**Source data:**
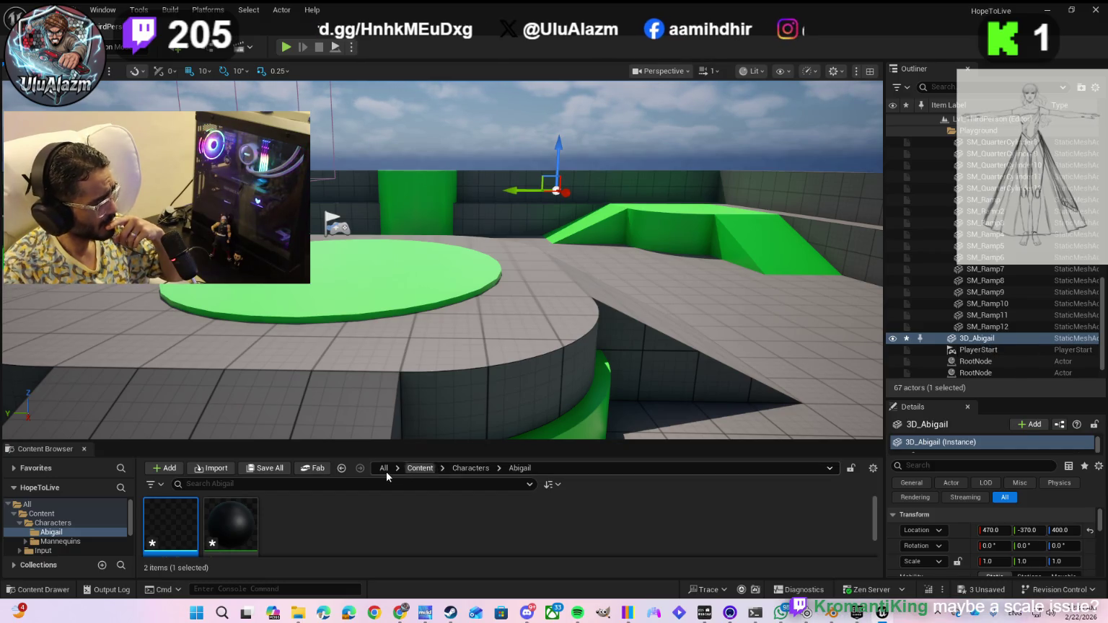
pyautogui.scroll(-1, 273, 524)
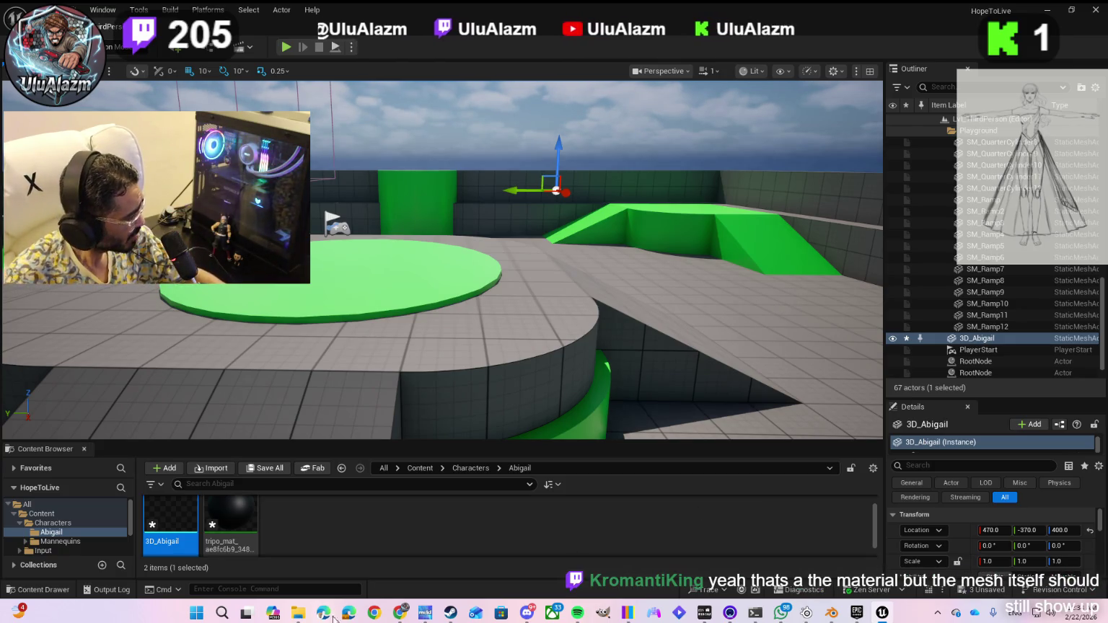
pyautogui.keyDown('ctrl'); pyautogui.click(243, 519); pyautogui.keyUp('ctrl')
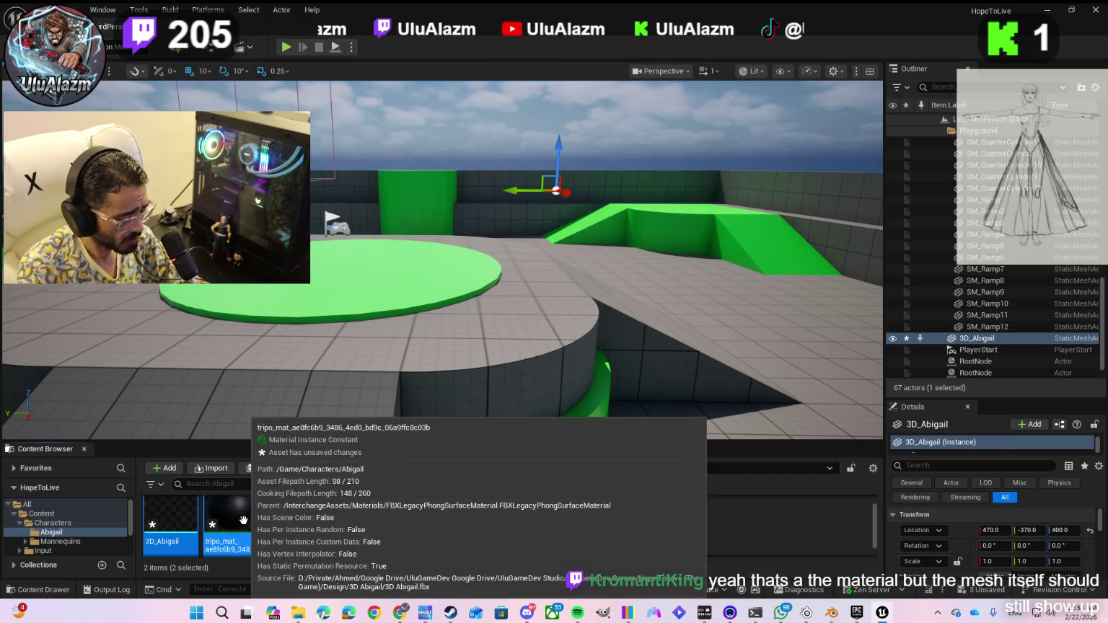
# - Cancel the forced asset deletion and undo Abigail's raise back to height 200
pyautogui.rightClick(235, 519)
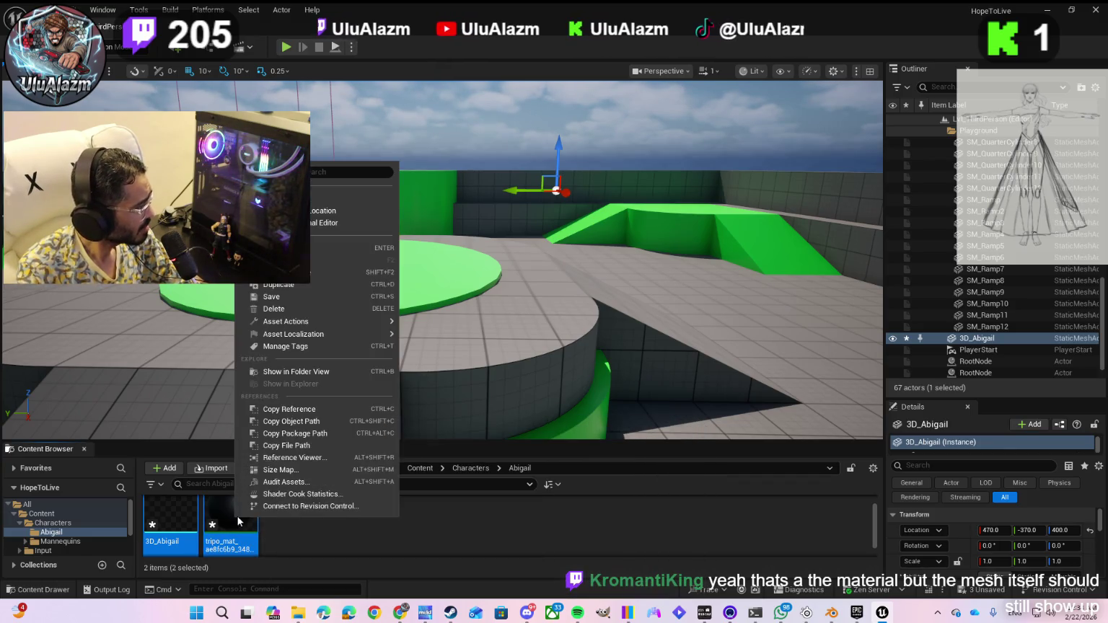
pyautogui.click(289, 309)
...
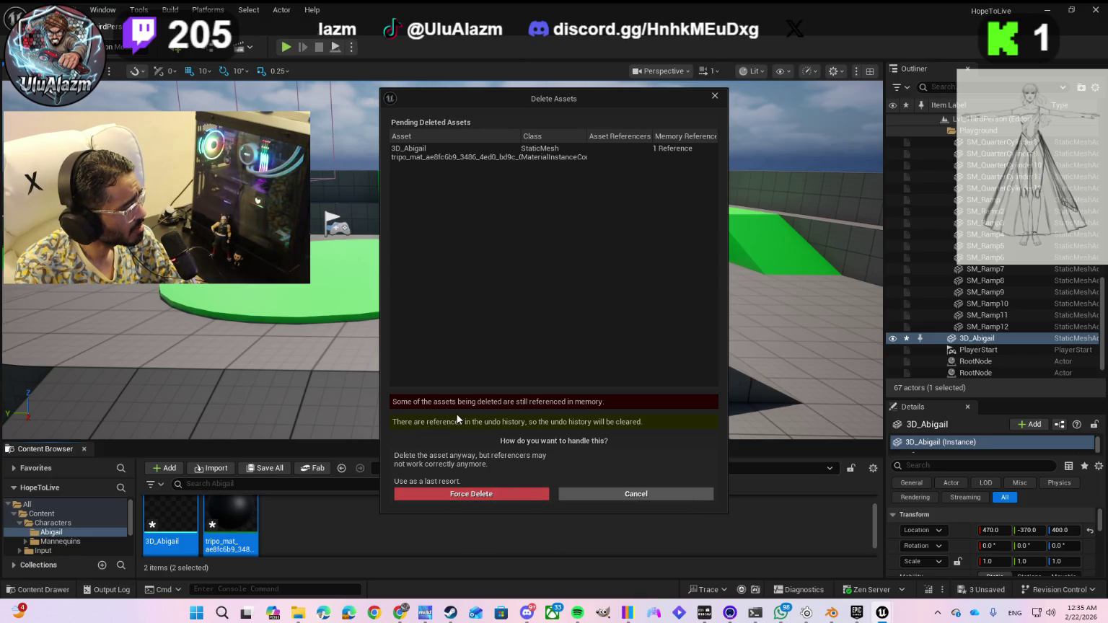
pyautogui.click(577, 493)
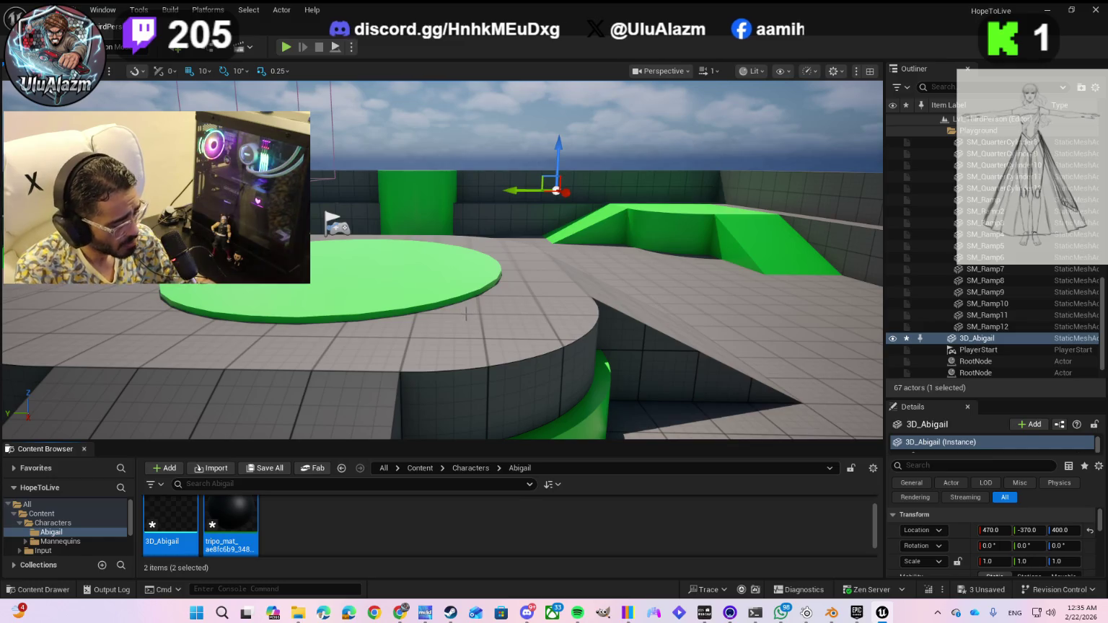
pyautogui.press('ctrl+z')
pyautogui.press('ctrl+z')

**Task statement:** Would you copy out, exactly and with no pictures, only the lines above from the one that contains "pyautogui.keyDown('ctrl'); pyautogui.click(243, 519);" through the one that contains "pyautogui.click(289, 309)"?

**Response to this exercise:**
pyautogui.keyDown('ctrl'); pyautogui.click(243, 519); pyautogui.keyUp('ctrl')
# - Cancel the forced asset deletion and undo Abigail's raise back to height 200
pyautogui.rightClick(235, 519)
pyautogui.click(289, 309)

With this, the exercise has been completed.